Old friends for a ‘proper’ afternoon tea tomorrow, and today a most unexpected but welcome invitation for Christmas; long and interesting e-mails from a couple of our ‘children’, photos from Kerry’s newly acquired Blackberry, and even a phone call today from Sean. What more could we ask in the autumn of our own days.

Monday 6 September 2010

Bonnie, BONNIE Scotland.

We have just spent almost a fortnight in Scotland and the Borders, and are left with so many lasting impressions .   Here are just a few....

The coast ...






Country roads lined with rosebay willowherb, and heather clad hills.



Holy Island - Lindisfarne - the Castle viewed from the Abbey grounds.


And the colourful garden Gertrude Jekyll created in that windswept spot for the Castle owners to gaze down upon.


Time on our hands to watch and enjoy our feathered friends....






..... and spot the heron on the bank .....


And of course, best of all, the people ....
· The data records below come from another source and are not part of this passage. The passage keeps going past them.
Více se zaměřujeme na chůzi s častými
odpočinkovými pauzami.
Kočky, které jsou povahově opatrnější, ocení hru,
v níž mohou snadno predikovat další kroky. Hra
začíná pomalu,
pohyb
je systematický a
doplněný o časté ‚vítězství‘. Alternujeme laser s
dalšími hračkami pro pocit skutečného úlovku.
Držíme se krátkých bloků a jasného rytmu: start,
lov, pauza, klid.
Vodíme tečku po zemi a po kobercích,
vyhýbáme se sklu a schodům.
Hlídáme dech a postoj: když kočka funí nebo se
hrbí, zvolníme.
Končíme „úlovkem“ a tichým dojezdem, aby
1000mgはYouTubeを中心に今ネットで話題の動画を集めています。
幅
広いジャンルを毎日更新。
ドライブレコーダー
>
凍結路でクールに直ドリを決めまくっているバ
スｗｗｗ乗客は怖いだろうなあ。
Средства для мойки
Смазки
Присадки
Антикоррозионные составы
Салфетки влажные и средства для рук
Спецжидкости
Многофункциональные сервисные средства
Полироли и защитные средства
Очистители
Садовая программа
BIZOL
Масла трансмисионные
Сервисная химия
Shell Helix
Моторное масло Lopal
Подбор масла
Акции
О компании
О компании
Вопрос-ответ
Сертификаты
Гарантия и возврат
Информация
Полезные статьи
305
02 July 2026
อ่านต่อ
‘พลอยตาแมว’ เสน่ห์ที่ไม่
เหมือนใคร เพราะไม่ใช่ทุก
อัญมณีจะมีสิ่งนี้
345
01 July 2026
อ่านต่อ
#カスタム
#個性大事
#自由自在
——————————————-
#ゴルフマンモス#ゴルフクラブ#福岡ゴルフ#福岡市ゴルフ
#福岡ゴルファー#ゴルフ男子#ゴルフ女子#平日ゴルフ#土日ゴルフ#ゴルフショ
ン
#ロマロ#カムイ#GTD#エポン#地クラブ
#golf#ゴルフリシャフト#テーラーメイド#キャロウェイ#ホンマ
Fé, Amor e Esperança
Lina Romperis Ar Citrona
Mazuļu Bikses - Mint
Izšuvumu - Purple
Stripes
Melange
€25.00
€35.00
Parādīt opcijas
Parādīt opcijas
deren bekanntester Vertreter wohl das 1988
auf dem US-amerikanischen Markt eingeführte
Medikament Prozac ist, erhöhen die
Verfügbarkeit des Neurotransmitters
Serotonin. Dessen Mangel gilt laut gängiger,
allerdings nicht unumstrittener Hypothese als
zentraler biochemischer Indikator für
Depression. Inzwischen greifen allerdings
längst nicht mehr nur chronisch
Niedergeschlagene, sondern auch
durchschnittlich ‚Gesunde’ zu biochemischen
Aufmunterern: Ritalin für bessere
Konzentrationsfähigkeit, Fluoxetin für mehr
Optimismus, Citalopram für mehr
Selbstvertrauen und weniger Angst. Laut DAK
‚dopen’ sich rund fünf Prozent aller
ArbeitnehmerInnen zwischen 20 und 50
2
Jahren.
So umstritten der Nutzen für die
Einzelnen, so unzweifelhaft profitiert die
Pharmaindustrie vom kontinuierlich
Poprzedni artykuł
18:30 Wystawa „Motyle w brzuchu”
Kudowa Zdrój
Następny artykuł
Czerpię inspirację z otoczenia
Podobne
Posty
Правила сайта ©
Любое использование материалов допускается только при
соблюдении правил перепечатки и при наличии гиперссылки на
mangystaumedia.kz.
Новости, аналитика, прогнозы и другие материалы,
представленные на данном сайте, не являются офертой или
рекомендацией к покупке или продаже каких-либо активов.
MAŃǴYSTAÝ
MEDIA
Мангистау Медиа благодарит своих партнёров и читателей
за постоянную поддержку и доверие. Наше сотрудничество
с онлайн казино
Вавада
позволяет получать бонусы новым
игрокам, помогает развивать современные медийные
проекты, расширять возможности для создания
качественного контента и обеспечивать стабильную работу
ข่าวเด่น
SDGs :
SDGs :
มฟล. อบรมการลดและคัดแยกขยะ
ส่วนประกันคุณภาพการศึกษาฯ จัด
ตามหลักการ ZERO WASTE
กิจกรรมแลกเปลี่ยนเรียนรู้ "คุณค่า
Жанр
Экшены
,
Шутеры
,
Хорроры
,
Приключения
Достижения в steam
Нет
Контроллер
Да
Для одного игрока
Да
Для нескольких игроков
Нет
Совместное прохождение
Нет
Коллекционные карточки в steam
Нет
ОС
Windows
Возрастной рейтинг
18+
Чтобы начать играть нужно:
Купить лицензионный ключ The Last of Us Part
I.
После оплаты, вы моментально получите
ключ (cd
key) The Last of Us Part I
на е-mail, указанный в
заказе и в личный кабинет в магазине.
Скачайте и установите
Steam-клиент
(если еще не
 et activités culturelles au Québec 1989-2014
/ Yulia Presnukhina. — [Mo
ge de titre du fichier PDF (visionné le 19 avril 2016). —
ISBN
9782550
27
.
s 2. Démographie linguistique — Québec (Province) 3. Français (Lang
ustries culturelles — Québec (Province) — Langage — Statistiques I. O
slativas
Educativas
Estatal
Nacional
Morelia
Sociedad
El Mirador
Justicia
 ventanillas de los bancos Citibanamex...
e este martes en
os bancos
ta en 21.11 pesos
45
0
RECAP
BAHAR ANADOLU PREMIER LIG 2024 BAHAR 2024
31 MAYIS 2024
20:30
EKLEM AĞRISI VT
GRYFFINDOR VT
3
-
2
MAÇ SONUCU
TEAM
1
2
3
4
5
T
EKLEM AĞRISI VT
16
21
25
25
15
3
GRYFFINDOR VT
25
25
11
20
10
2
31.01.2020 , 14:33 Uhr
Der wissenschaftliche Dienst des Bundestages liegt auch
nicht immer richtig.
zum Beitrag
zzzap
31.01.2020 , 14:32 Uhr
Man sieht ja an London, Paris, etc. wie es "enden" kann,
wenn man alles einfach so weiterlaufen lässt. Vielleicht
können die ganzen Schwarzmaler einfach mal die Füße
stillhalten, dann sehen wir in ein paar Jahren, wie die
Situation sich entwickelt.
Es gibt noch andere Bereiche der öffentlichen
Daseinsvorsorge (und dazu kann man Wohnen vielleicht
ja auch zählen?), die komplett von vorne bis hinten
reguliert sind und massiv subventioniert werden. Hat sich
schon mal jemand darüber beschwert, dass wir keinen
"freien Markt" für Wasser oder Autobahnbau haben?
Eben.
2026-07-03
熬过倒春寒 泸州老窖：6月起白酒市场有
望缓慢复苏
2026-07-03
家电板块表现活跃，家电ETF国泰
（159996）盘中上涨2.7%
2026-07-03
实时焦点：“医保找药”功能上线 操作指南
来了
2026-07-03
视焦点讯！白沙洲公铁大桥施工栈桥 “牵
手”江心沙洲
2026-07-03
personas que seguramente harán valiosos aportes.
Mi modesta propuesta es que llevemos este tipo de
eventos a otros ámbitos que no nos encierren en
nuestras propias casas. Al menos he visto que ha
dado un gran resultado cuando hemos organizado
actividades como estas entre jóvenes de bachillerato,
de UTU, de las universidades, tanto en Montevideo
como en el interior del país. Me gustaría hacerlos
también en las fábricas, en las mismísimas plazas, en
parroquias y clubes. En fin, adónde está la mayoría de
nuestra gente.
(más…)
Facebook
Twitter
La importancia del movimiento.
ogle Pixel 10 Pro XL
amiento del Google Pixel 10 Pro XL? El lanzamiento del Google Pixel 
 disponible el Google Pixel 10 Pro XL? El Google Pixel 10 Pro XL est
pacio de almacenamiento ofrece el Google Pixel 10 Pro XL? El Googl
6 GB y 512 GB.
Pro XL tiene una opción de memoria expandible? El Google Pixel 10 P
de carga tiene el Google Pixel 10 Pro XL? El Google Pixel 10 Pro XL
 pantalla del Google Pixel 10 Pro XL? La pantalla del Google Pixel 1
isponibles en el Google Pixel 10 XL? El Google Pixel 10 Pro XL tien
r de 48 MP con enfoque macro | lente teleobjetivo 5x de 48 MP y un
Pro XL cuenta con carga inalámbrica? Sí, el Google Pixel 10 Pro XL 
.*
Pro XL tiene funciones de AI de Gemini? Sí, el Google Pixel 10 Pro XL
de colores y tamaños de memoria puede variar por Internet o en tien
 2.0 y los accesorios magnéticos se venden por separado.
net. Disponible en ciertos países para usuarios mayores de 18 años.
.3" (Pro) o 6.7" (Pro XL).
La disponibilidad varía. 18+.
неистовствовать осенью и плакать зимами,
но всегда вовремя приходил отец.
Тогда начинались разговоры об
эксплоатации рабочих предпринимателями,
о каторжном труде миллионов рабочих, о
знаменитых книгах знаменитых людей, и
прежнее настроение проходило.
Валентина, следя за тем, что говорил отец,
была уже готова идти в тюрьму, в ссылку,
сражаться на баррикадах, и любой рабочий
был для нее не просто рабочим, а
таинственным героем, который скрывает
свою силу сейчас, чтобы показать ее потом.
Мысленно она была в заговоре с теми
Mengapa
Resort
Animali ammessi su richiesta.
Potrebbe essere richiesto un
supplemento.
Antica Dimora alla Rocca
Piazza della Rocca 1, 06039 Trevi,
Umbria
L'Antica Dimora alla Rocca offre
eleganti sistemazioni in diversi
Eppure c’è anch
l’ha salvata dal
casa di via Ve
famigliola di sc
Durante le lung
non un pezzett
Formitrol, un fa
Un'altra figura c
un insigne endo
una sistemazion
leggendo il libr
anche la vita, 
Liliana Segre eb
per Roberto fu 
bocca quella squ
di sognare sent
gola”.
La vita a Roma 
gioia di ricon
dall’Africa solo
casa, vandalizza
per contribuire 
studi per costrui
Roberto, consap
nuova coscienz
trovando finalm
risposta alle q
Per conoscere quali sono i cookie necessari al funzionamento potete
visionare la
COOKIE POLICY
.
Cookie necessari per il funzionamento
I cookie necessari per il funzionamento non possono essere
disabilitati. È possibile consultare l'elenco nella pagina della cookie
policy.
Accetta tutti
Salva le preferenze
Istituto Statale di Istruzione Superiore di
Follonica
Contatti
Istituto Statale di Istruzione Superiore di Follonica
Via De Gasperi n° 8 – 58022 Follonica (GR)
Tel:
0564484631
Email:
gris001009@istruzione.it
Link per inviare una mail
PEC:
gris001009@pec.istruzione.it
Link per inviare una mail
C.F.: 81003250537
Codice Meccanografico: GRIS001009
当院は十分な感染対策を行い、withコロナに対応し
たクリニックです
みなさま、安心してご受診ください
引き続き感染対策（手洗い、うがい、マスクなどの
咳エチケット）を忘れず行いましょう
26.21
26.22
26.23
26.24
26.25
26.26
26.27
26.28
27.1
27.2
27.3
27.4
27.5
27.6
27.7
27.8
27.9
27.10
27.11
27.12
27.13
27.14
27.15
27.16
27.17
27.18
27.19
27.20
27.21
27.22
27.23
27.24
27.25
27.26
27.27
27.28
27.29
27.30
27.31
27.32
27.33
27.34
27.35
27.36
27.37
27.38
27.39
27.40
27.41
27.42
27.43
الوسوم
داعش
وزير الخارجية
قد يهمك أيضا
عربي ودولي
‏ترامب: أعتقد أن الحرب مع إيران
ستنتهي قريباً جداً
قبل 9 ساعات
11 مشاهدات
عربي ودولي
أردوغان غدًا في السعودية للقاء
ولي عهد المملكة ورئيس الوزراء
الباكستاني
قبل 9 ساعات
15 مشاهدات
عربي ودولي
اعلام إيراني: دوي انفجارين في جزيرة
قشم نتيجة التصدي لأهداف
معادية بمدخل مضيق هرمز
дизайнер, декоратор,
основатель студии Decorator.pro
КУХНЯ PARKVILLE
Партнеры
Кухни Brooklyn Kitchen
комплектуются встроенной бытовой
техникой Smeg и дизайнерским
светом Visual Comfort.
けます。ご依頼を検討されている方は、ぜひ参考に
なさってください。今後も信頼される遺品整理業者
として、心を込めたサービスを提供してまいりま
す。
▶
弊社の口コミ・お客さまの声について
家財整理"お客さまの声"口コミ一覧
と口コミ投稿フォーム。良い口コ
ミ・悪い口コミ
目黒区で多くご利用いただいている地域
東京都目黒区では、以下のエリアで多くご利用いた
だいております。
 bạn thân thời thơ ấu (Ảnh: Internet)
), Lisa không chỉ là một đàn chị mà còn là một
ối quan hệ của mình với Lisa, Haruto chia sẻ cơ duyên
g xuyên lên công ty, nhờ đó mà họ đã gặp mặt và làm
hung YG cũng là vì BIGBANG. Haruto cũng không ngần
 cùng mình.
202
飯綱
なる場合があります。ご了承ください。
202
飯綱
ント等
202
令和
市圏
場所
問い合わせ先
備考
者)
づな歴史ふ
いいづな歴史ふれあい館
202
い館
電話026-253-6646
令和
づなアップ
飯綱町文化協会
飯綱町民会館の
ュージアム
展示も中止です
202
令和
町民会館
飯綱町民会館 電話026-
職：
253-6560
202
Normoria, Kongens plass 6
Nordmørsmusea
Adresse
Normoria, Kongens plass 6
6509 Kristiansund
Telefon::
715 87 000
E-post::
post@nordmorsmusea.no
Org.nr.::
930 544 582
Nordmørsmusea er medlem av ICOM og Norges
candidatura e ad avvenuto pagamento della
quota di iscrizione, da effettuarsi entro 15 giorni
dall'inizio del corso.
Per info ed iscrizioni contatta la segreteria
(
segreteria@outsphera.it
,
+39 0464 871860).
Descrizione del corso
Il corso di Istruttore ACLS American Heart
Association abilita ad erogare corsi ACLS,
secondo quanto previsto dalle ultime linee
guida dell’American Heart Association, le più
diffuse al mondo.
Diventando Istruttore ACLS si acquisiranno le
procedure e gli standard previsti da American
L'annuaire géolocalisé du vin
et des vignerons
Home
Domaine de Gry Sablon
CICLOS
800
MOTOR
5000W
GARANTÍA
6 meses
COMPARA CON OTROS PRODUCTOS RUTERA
and this next one enjoying refreshment having watched master craftsmen making whisky casks ...a hugely fascinating process.....




And lastly, one of the shots that John is most pleased with (though we should have hidden the ketchup!)


Iain and Margaret were the most wonderful hosts, providing endless delicious meals .. and loads to drink! ...and taking us out and about to savour so many different experiences each day.  We even managed to play a couple of games on a golfcourse which was amazingly beautiful -  though the same can't be said for our golf, but we did so enjoy ourselves.   An unexpected highspot was a summer party to which we were all invited by their neighbours, where not only did we meet some really lovely people, but late in the evening, when all were well fed and whisky'd, their 10 year old granddaughter sang unaccompanied, a Scottish ballad in such a clear voice and totally unselfconscious way that there was ne'er a dry eye in the house.  Her old grandfather bashed out tunes on his squeezebox which we all joined in with great enthusiasm (even though we Sassenachs didn't know many of the words), and the child's mother, a shepherdess, sang a favourite old Scottish love song with great warmth.    An evening we shall never forget, and a holiday made perfect by so many kind folk.